5. The system according to any of claims 1 to 4, wherein the parametric decoders (124) include a neural network with a number of fully connected layers and ReLU activation functions.

6. The method according to any of claims 1 to 5, wherein the multimodal tuple of molecules of the samples includes at least a specific TCR and a specific peptide.

7. The method according to any of claims 1 to 6, wherein the multimodal tuple of molecules of the samples includes a peptide, a CDR3β molecule and a CDR3a molecule.

8. The method according to any of claims 1 to 7, wherein the estimated probabilities of binding between TCRs and peptides are used for selecting patientspecific neoantigen candidates.

9. The method according to any of claims 1 to 8, wherein the estimated probabilities of binding between TCRs and peptides are used for modelling and/or engineering tumor-recognizing TCRs.

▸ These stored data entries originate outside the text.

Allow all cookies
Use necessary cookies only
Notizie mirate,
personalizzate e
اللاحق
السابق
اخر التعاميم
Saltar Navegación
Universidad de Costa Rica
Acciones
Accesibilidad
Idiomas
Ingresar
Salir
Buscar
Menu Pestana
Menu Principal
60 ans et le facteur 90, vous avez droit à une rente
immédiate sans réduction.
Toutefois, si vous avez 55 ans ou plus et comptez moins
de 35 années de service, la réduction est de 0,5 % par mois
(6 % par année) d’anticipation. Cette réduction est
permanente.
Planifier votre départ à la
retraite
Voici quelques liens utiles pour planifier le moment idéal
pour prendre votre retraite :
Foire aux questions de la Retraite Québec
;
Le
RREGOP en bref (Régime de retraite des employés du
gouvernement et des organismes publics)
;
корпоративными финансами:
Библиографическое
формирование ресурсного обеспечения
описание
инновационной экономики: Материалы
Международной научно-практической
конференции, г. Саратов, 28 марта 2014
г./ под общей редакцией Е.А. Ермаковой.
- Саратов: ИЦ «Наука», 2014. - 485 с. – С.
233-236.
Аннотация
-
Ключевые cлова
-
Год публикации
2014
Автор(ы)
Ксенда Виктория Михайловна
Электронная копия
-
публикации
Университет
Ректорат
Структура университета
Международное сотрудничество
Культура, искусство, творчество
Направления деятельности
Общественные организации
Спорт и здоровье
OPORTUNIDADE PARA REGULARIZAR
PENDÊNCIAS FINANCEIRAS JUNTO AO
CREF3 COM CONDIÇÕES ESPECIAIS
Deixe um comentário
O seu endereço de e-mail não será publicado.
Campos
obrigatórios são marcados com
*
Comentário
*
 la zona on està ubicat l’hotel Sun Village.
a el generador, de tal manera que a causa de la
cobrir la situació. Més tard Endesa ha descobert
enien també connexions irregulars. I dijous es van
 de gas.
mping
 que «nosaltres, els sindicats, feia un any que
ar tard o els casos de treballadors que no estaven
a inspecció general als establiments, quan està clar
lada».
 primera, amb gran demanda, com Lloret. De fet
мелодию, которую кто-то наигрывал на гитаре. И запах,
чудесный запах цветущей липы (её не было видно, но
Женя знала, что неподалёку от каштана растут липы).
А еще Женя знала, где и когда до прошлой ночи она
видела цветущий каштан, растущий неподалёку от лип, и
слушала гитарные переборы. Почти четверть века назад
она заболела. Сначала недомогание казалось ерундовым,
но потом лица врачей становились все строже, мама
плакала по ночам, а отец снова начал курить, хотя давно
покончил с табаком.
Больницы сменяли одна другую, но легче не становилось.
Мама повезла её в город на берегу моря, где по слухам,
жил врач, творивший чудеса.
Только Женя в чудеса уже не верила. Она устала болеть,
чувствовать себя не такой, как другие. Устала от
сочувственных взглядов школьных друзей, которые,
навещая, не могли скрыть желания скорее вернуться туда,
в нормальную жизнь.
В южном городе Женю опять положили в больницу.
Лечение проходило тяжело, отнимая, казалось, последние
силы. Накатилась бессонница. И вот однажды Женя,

10. The method according to any of claims 1 to 9, wherein the estimated probabilities of binding between TCRs and peptides are used for predicting crossreactivities of a TCR.

11. The method according to any of claims 1 to 10, wherein the estimated probabilities of binding and interaction between peptides and MHCs are used for developing personalized cancer vaccines.

12. A system for predicting an interaction or binding between T cell receptors, TCRs, and peptides presented on the surface of cells or between peptides presented on the surface of cells and major histocompatibility complex, MHC, molecules, in particular for execution of a method according to any of claims 1 to 11 , the system comprising one or more processors which, alone or in combination, are configured to provide for execution of the following steps: a) providing a training dataset of samples, wherein each sample comprises a multimodal tuple of molecules, and wherein each sample has assigned a ground truth label; b) inferring, for each sample of the training dataset using parametric encoders, a unimodal posterior distribution over latent encodings conditioned by the respective input molecules, and combining the parameters of the inferred unimodal posteriors in a single matrix; c) implicitly learning dependencies among the inferred unimodal posteriors by applying a trainable parametric function leveraging multi-head self-attention onto the matrix and, based thereupon, approximating a multimodal joint posterior distribution over latent encodings; d) sampling the approximated multimodal joint posterior distribution and using parametric decoders (124) to predict ground truth labels for the sampled inputs; and e) updating the parameters of the encoders (101), of the function leveraging multi-head self-attention and of the decoders (124) by minimizing an objective function that accounts for the error between the ground truth labels and the predictions obtained by step d).

13. The system according to claim 12, wherein the parametric encoders (101) are configured to operate 1 D convolutions (114) of encoded molecules (112), followed by 1 D max pooling (118) and Rectified Linear Unit, ReLU, activation functions (120).

14. The system according to claims 12 or 13, wherein the parametric decoders (124) include a neural network with a number of fully connected layers and ReLU activation functions.

15. A tangible, non-transitory computer-readable medium containing instructions which, upon execution by one or more processors with access to memory, provide for execution of a method according to any of claims 1 to 11.